• _Problem to solve_
Examine each line of the data. Copy those that contain the string "виконання".

• _Source data_
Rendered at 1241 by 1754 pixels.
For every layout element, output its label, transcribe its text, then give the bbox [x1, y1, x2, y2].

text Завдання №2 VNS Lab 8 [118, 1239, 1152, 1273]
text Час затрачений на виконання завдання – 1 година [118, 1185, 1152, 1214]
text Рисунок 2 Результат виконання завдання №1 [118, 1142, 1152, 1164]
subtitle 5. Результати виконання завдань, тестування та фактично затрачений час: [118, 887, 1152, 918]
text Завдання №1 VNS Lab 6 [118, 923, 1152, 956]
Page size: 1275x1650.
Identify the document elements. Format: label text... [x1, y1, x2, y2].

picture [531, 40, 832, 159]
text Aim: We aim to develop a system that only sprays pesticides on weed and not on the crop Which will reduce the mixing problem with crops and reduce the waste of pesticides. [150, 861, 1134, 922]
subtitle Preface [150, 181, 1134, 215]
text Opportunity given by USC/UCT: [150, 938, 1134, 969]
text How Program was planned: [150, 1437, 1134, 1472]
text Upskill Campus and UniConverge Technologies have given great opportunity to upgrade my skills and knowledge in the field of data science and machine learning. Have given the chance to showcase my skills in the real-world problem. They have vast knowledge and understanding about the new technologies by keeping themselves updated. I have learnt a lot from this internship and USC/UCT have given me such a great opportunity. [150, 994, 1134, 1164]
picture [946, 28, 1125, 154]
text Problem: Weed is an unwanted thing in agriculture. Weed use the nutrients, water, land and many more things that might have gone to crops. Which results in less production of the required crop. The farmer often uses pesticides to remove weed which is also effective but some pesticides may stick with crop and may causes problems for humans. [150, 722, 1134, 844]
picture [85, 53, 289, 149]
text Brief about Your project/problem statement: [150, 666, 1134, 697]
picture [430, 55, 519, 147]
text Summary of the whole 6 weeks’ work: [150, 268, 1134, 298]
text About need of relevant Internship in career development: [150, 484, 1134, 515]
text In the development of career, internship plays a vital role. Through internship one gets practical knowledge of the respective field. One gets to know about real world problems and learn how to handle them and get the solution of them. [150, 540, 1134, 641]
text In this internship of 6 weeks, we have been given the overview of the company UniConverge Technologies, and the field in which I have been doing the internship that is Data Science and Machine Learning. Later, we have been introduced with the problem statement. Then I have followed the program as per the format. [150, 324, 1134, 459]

• _Exercise solution_
text Час затрачений на виконання завдання – 1 година [118, 1185, 1152, 1214]
text Рисунок 2 Результат виконання завдання №1 [118, 1142, 1152, 1164]
subtitle 5. Результати виконання завдань, тестування та фактично затрачений час: [118, 887, 1152, 918]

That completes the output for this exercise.